Zoology PhD candidate Mel Young said yesterday the bird from Penguin Bay, south of Owaka, could be in the Marlborough region.
She said in her pilot study last year, there were gaps of between four and seven days in the data.
Someone at Cape Campbell lighthouse was sent out looking to see if Takaraha was ashore on the headland.
"It could be that the bird is under vegetative cover, or has pulled the device off, or nature has taken its course,'' Miss Young said.
"It is also possible that there have not been enough satellites overhead to get a transmission.''
She could not immediately be reached for comment today.

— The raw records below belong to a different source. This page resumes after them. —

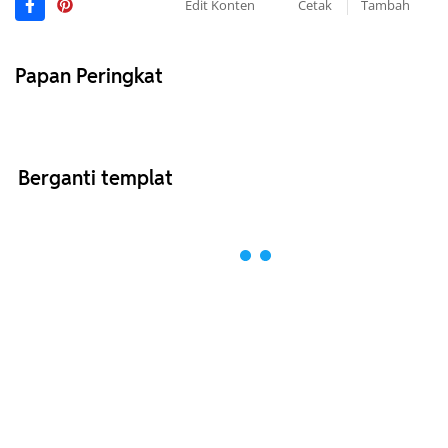
Edit Konten
Cetak
Tambah
Papan Peringkat
Berganti templat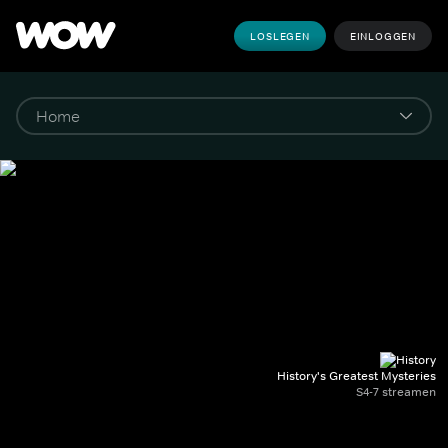
LOSLEGEN
EINLOGGEN
History's Greatest Mysteries
S4-7 streamen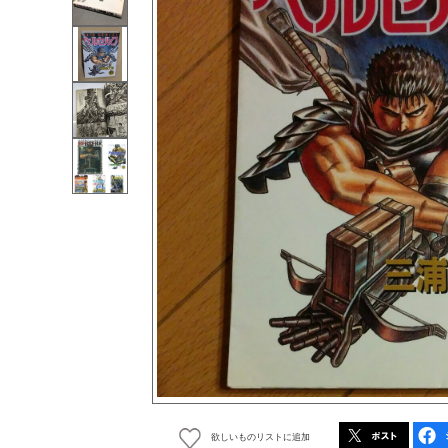
欲しいものリストに追加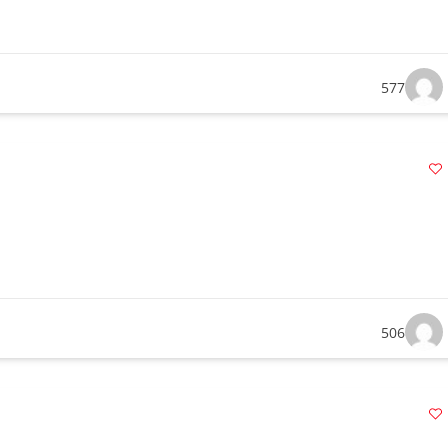
577
506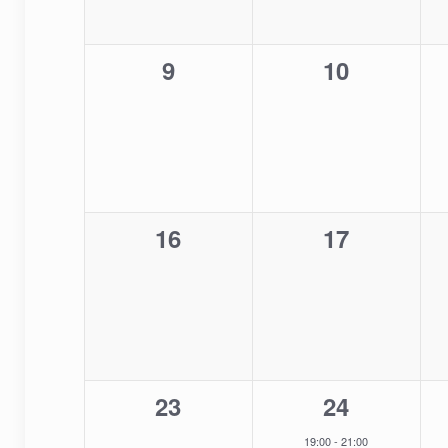
0
0
9
10
Veranstaltungen,
Veranstalt
0
0
16
17
Veranstaltungen,
Veranstalt
0
1
23
24
Veranstaltungen,
Veranstalt
19:00
-
21:00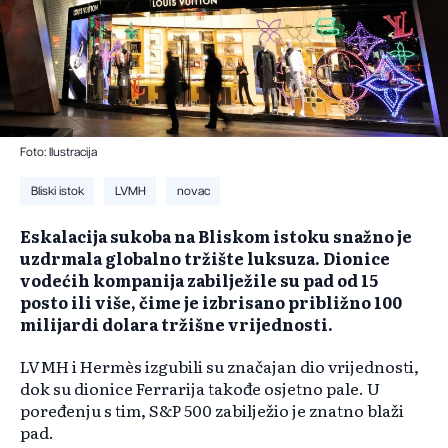
Foto: Ilustracija
Bliski istok
LVMH
novac
Eskalacija sukoba na Bliskom istoku snažno je
uzdrmala globalno tržište luksuza. Dionice
vodećih kompanija zabilježile su pad od 15
posto ili više, čime je izbrisano približno 100
milijardi dolara tržišne vrijednosti.
LVMH i Hermès izgubili su značajan dio vrijednosti,
dok su dionice Ferrarija takođe osjetno pale. U
poređenju s tim, S&P 500 zabilježio je znatno blaži
pad.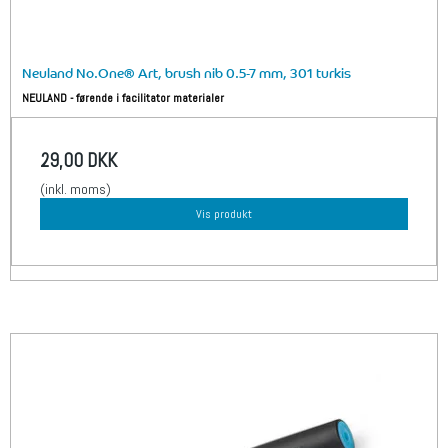
Neuland No.One® Art, brush nib 0.5-7 mm, 301 turkis
NEULAND - førende i facilitator materialer
29,00 DKK
(inkl. moms)
Vis produkt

Takahara was one of 23 juvenile yellow-eyed penguins, or hoiho, fitted with a satellite tracker to understand penguin behaviour in their first few months at sea.
But it was the only bird in the study to have followed a course up the coast north towards Cook Strait.
Only 20% of birds survive their first year and last week three transmitters had stopped sending signals.
Last week, Miss Young called for sightings of birds with transmitters to be reported to the University of Otago or the Department of Conservation, but said the birds should not be approached.
Takaraha's transmitter was paid for by the South Otago branch of Forest & Bird.
Last week branch chairman Roy Johnstone said there were not only natural hazards, but "fishing hazards" along the South Island's east coast.
University of Otago's Thomas Mattern late last year predicted that the birds were headed for extinction on mainland New Zealand. Some 250 breeding pairs exist on the southeast coast.